● **Information provided**:
========================================
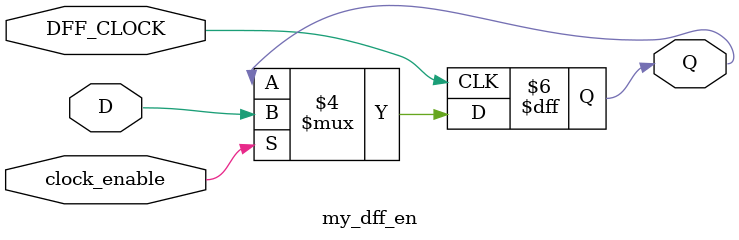
<source format=v>
`timescale 1ns / 1ps


module debouncer(input pb_1,clk,output pb_out);
wire slow_clk_en;
wire Q1,Q2,Q2_bar,Q0;
clock_enable u1(clk,slow_clk_en);

my_dff_en d0(clk,slow_clk_en,pb_1,Q0);


my_dff_en d1(clk,slow_clk_en,Q0,Q1);
my_dff_en d2(clk,slow_clk_en,Q1,Q2);
assign Q2_bar = ~Q2;
assign pb_out = Q1 & Q2_bar;
endmodule
// Slow clock enable for debouncing button 
module clock_enable(input Clk_100M,output slow_clk_en);
    reg [26:0]counter=0;
    always @(posedge Clk_100M)
    begin
       counter <= (counter>=249999)?0:counter+1;
    end

    assign slow_clk_en = (counter == 249999)?1'b1:1'b0;
endmodule
// D-flip-flop with clock enable signal for debouncing module 
module my_dff_en(input DFF_CLOCK, clock_enable,D, output reg Q=0);
    always @ (posedge DFF_CLOCK) begin
  if(clock_enable==1) 
           Q <= D;
    end
endmodule 

</source>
========================================
● **What is required**: No picture belongs in the answer; the rest of the records must be repeated exactly.

● **Solution for this problem**:
<source format=v>
`timescale 1ns / 1ps


module debouncer(input pb_1,clk,output pb_out);
wire slow_clk_en;
wire Q1,Q2,Q2_bar,Q0;
clock_enable u1(clk,slow_clk_en);

my_dff_en d0(clk,slow_clk_en,pb_1,Q0);


my_dff_en d1(clk,slow_clk_en,Q0,Q1);
my_dff_en d2(clk,slow_clk_en,Q1,Q2);
assign Q2_bar = ~Q2;
assign pb_out = Q1 & Q2_bar;
endmodule
// Slow clock enable for debouncing button 
module clock_enable(input Clk_100M,output slow_clk_en);
    reg [26:0]counter=0;
    always @(posedge Clk_100M)
    begin
       counter <= (counter>=249999)?0:counter+1;
    end

    assign slow_clk_en = (counter == 249999)?1'b1:1'b0;
endmodule
// D-flip-flop with clock enable signal for debouncing module 
module my_dff_en(input DFF_CLOCK, clock_enable,D, output reg Q=0);
    always @ (posedge DFF_CLOCK) begin
  if(clock_enable==1) 
           Q <= D;
    end
endmodule 

</source>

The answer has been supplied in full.